After the economy grew by about 7,8 percent in 2021, the IMF has projected a slightly lower real GDP growth of about 3,5 percent citing slowdown in agricultural and energy outputs owing to erratic rains and rising macro-economic instability, amid a recovery in mining and tourism. 

It warned that uncertainty remains high, however, with the outlook being dependent on the evolution of external shocks, the policy stance and implementation of inclusive growth-friendly policies.

“Further efforts are needed to durably anchor macro-economic stability and accelerate structural reforms. 

“In line with recommendations from the 2022 Article IV consultation, the near-term macro-economic imperative is to curb inflationary pressures by further tightening monetary policy, as needed, and allowing greater exchange rate flexibility through a more transparent and market-driven price discovery process, tackling FX market distortions, and eliminating exchange restrictions,” said the IMF. 

It further suggested that the Reserve Bank of Zimbabwe’s quasi-fiscal operations should be transferred to the budget to enhance transparency, improve the conduct of monetary and exchange rate policy, and enhance central bank independence. 

“Structural reforms aimed at improving the business climate and reducing governance vulnerabilities are key for promoting sustained and inclusive growth,” said the IMF. 

“Durable macro-economic stability and structural reforms would bode well for supporting Zimbabwe’s development objectives as embodied in the country’s National Development Strategy 1 (2021-2025).”

As stated in the 2022 Article IV consultation, the Bretton Woods institution said Zimbabwe has been a Fund member in good standing since it cleared its outstanding arrears to the IMF in late 2016. 

The Fund provides extensive technical assistance in the areas of economic governance and financial sector reforms, as well as macro-economic statistics. 

“The IMF is, however, precluded from providing financial support to Zimbabwe due to unsustainable debt and official external arrears.

“A Fund financial arrangement would require a clear path to comprehensive restructuring of Zimbabwe’s external debt, including the clearance of arrears; a reform plan that is consistent with macro-economic stability, growth and poverty reduction; a reinforcement of the social safety net; and governance and transparency reforms,” said IMF. 

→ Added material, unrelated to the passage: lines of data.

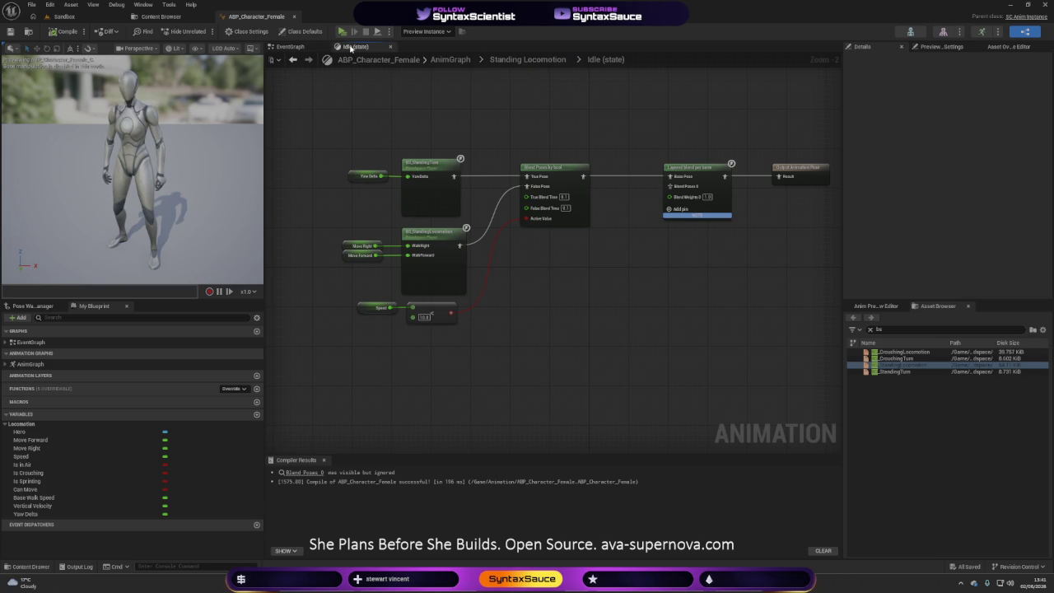
- Glance at the EventGraph, then go up to ABP_Character_Female's top-level AnimGraph
left_click(290, 46)
left_click(357, 47)
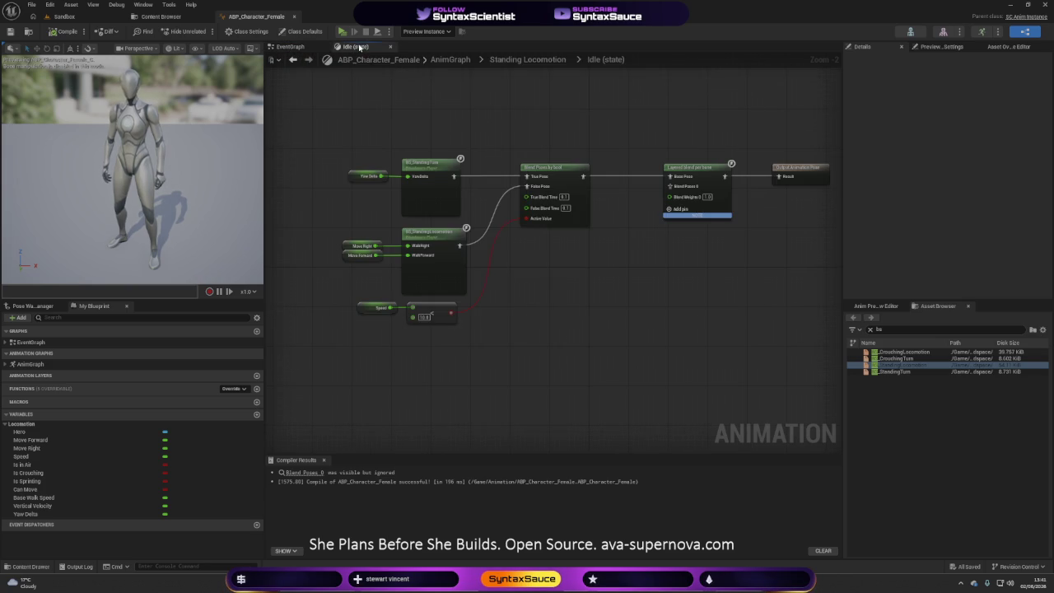
left_click(450, 59)
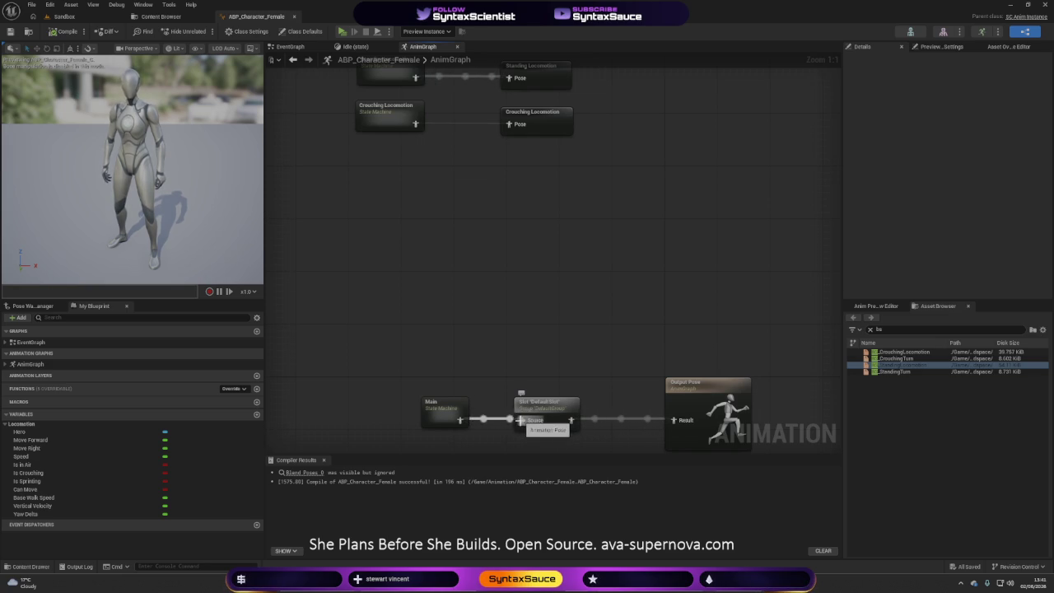
- Recompile ABP_Character_Female and run a brief simulation to test the animation
left_click_drag(570, 420, 673, 420)
left_click(63, 31)
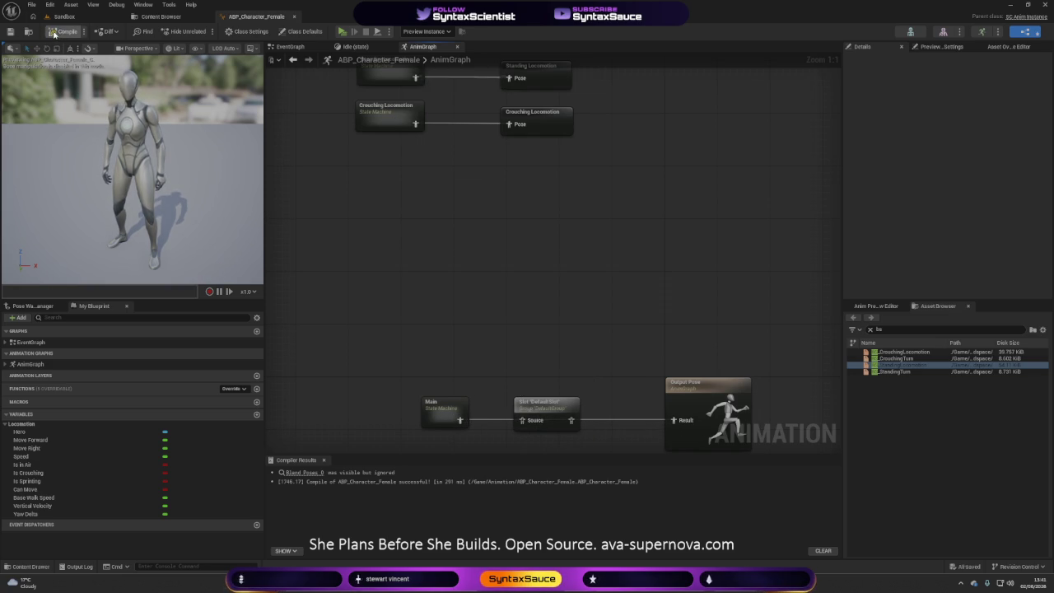
left_click(343, 31)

It noted that Government’s international re-engagement and engagement efforts remain critical for debt resolution and access to financial support.

“The outcome of the IMF staff visit will serve as a key input in the preparations for the next Article IV consultation mission,” said IMF.

“The IMF staff wishes to express its gratitude to the Zimbabwean authorities and stakeholders for the constructive and open discussions and support during the mission.”